VACCINES are a crucial tool in the fight against COVID-19 (coronavirus disease 2019), so it’s great news that the UK on Tuesday became the first country to begin mass inoculations using a new shot developed by Pfizer, Inc. and BioNTech SE. This vaccine and another developed by Moderna, Inc. are set for early approval in the US soon, and there are a handful of additional vaccines on the way. But even if they are as effective in the real world as they look in clinical trials, they can’t change the course of the pandemic overnight, and may not be able to entirely stop the spread of the virus. We need reinforcements.

It will take months for COVID-19 vaccines to reach a large enough percentage of the population to create “herd immunity” — and that’s assuming they win the public’s trust and the vaccination effort goes smoothly. Manufacturing enough doses may not be as easy as the headline deals with various countries suggest. There are also questions around how long immunity to COVID-19 may last. And vaccines may come up short in the really frail or elderly, especially those with preexisting conditions. Worst of all, the virus may mutate around our vaccines and start re-infecting people. That’s one reason public health officials have called for continued social distancing and masks even after the vaccination effort is in full force.

If vaccines aren’t a silver bullet and won’t be widely available at first even as case loads keep rising, then that makes COVID-19 treatments — drugs that reduce hospitalizations and death, and even help ward off the virus — just as important in battling the pandemic. The easier they are to take, the better. The good news is, there are several promising therapies in use and more in development. But the biggest game-changers are still months away. Here’s where things stand.

To date, companies and clinicians have been somewhat successful in their quest for therapies. For instance, Gilead Sciences, Inc.’s remdesivir, Eli Lilly & Co.’s baricitinib, and the generic steroid dexamethasone have all been shown to reduce hospital stays and improve recovery speeds. Dexamethasone also appears to cut the risk of death. Another new group of therapies called monoclonal antibodies, which mimic the body’s response to infection, have worked relatively well in reducing hospitalizations in high-risk patients. Two such treatments, one from Lilly and another from Regeneron Pharmaceuticals, Inc., have been approved for use so far, though as my colleague Max Nisen has written, there are some questions around Lilly’s therapy and how best to use it. Also, both of the new drugs require medically supervised intravenous infusions and may only be effective for a few months, requiring repeat IV visits that could burden health systems.

Without taking anything away from the above achievements, all of these drugs fall short of what’s really needed to tackle the disease and prevent hospitalizations: either oral antivirals that target the virus’s ability to copy itself, or long-duration antibodies that can be used as viable preventatives in people who are not able to use or respond to vaccines. These treatments are coming, but they’re in earlier stages of development, so we need to wait. There’s progress, though.

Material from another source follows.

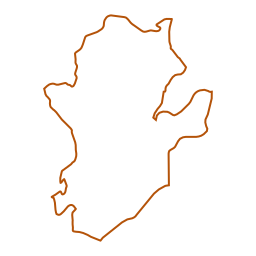 outline of Eastern
{"feature_id": "SLE-790", "entity_name": "Eastern", "entity_type": "Province", "adm_level": 1, "iso_a3": "SLE", "parent_name": "Sierra Leone", "parent_adm1": "", "projection": "albers", "projection_center": [-11.073, 8.208], "detail": "fine", "context": "isolated", "style": "outline", "palette": "amber", "viewbox_px": 256, "rotation_deg": 0, "n_neighbors": 0, "source": "natural_earth", "source_scale": "10m", "svg_char_len": 3621}
<svg xmlns="http://www.w3.org/2000/svg" viewBox="0 0 256 256"><path d="M171.7,19.0L171.8,19.4L169.8,27.1L169.2,31.7L169.4,41.2L169.6,42.5L170.8,46.2L170.8,46.7L170.7,48.1L170.8,48.6L171.2,49.1L172.1,49.7L172.5,50.1L177.8,57.1L179.7,58.5L180.5,59.8L186.0,67.2L185.0,70.0L183.2,72.6L180.8,74.3L177.8,74.5L175.2,75.1L172.7,77.1L170.7,79.9L168.6,83.7L166.7,85.6L165.8,87.2L165.5,88.9L165.5,90.5L165.1,91.5L163.7,91.7L161.9,103.0L160.0,106.1L157.6,108.9L154.7,113.3L153.3,117.6L155.9,119.9L156.9,115.5L159.4,112.8L163.1,111.6L167.4,111.8L169.3,112.6L173.0,115.0L174.3,115.3L176.7,114.4L181.2,111.4L188.9,103.8L190.4,101.8L193.5,95.4L194.8,93.6L196.3,92.2L197.9,91.2L199.9,90.4L203.8,89.9L204.7,89.9L208.2,91.0L209.2,91.6L210.3,91.9L211.8,91.7L211.7,98.5L207.8,114.5L205.5,119.5L205.3,122.4L206.2,126.1L207.3,128.7L206.9,131.1L203.7,134.2L201.2,135.7L198.7,136.5L196.0,136.9L185.6,136.9L183.0,137.3L180.0,138.8L178.1,141.2L175.1,146.8L173.7,148.1L170.4,150.0L169.3,150.9L168.8,152.2L168.6,153.7L168.9,185.3L166.0,185.7L165.0,186.0L158.9,189.4L154.0,193.6L136.7,214.7L135.4,216.4L133.9,217.5L132.2,218.3L127.3,219.4L122.0,222.4L102.8,237.7L100.5,240.6L100.4,240.6L90.9,236.8L87.6,234.9L83.2,233.0L79.8,232.1L78.2,231.9L76.5,231.8L75.0,231.6L73.5,231.3L73.0,230.9L72.8,230.3L72.9,227.4L72.6,224.3L72.6,221.5L72.7,220.7L72.2,214.9L72.4,213.5L72.6,212.5L75.6,209.3L75.8,208.9L73.9,206.3L73.4,205.9L72.9,205.5L72.3,205.2L71.6,205.0L70.9,205.0L70.2,205.1L68.9,205.7L67.9,206.4L63.8,211.3L61.0,213.9L60.4,214.3L59.9,214.6L59.2,214.8L58.5,214.8L57.8,214.6L57.2,214.3L56.6,214.1L56.0,212.5L55.5,209.7L54.9,202.6L54.2,199.6L53.6,197.9L52.2,197.4L51.8,197.1L51.8,196.8L55.4,194.7L59.6,191.7L60.0,191.5L60.5,191.5L60.9,191.9L61.2,192.4L61.7,193.7L62.1,194.2L62.7,194.4L63.3,194.2L63.9,193.9L64.4,193.4L65.1,192.4L65.5,191.1L66.0,188.1L66.3,187.4L66.5,186.8L66.7,186.0L66.5,185.1L64.4,179.5L64.1,179.2L63.7,179.5L63.3,179.8L61.4,182.4L61.0,182.7L60.6,182.8L60.4,182.1L60.3,181.1L60.3,177.9L61.7,171.9L61.9,171.2L62.3,170.7L70.6,164.6L71.1,164.2L72.6,162.4L73.7,161.8L74.1,161.3L74.6,160.9L74.9,160.3L75.4,159.1L76.2,156.3L76.3,154.9L76.3,153.4L75.8,149.9L75.7,145.0L75.2,142.3L72.1,133.5L71.9,132.8L71.8,132.1L71.8,131.5L71.8,131.0L71.9,130.4L71.5,129.5L70.6,128.3L61.8,119.5L56.3,112.3L54.1,110.1L53.5,109.8L50.8,107.2L50.4,106.4L50.1,105.3L49.9,103.3L50.1,101.1L50.0,100.2L49.5,99.2L47.6,97.0L46.5,96.0L45.5,94.2L44.2,88.7L47.0,86.1L49.1,84.6L49.8,84.3L50.7,84.0L52.2,83.7L53.2,83.7L54.0,83.8L56.0,84.5L56.7,84.7L57.4,84.7L58.2,84.7L64.7,83.1L65.4,83.0L66.0,83.2L66.6,83.5L67.5,84.4L68.1,84.7L68.7,84.8L69.4,84.9L70.0,85.1L70.5,85.5L70.9,85.9L71.4,86.3L72.0,86.6L72.7,86.4L73.4,86.0L74.1,84.9L74.9,83.4L76.6,78.3L76.6,77.9L76.6,77.3L76.5,76.7L76.2,76.1L75.5,75.1L75.2,74.5L75.1,73.8L75.4,72.4L76.7,68.4L77.0,67.0L77.0,66.2L76.9,65.5L76.5,64.9L75.9,63.8L75.6,63.1L75.5,62.5L75.6,59.2L75.0,53.6L75.3,53.1L75.6,52.6L76.3,52.1L79.2,50.1L80.3,49.2L81.1,48.2L81.5,47.7L82.8,44.6L85.2,37.2L85.6,36.7L86.0,36.2L87.1,35.6L96.6,32.2L97.8,31.6L101.6,29.1L102.5,28.2L103.2,27.1L103.5,26.5L103.7,25.9L103.8,25.2L104.0,22.7L104.3,21.2L104.8,19.9L106.2,17.8L106.6,17.3L107.2,16.8L107.9,16.3L109.2,15.8L110.1,15.5L111.1,15.4L124.2,17.1L125.4,17.4L126.3,17.8L128.1,19.5L130.5,22.5L131.4,23.4L132.7,24.5L132.8,24.5L141.3,30.5L143.0,31.5L143.8,31.7L144.7,31.8L146.2,31.6L150.1,30.5L150.9,30.4L151.7,30.5L154.6,31.0L156.2,31.2L157.9,31.0L158.7,30.7L159.5,30.1L160.3,28.8L160.3,28.0L159.9,27.4L157.6,26.2L157.0,25.8L156.7,25.4L156.5,25.0L156.6,24.7L156.7,24.4L164.4,19.4L166.7,18.9L171.6,19.0L171.7,19.0Z" fill="none" stroke="#b45309" stroke-width="2"/></svg>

AstraZeneca Plc is working on an infusion cocktail of two antibodies that may be effective for six months to a year and has been engineered to reduce the risk of the treatment making the disease worse. Initial data is expected in the first half of 2021. There is also Vir Biotechnology, Inc. which, working with GlaxoSmithKline Plc, is developing two antibodies with potential to have long durability. Vir has also designed one of the antibodies in a way that could leave an immune “memory” behind like a vaccine. The first antibody is in a late-stage trial with data expected in the first quarter, while the second has yet to enter trials.

What would truly step up our efforts to fight the pandemic is a safe oral antiviral drug. Merck & Co. and Pfizer are in hot pursuit of this. These are drugs that are designed to interfere with the virus’s ability to make copies of itself, and they work in much the same way as hugely successful anti-HIV and anti-HCV drugs. But, just like vaccines and antibodies, we have to keep a close eye on the virus and assess any mutations that render the drugs inactive. Both HIV and HCV therapies use cocktails of drugs for exactly this reason. Merck and partner Ridgeback Therapeutics are expected to publish data from a small Phase II trial of their drug, molnupiravir, before year-end, while bigger Phase III trials will report in 2021, starting with Merck’s in the first half of the year.

As we ramp up the immense machinery that is required to get the global population vaccinated against the coronavirus, we will continue to need therapeutics. While the arsenal of treatments has grown, I am much more excited about what’s on the horizon.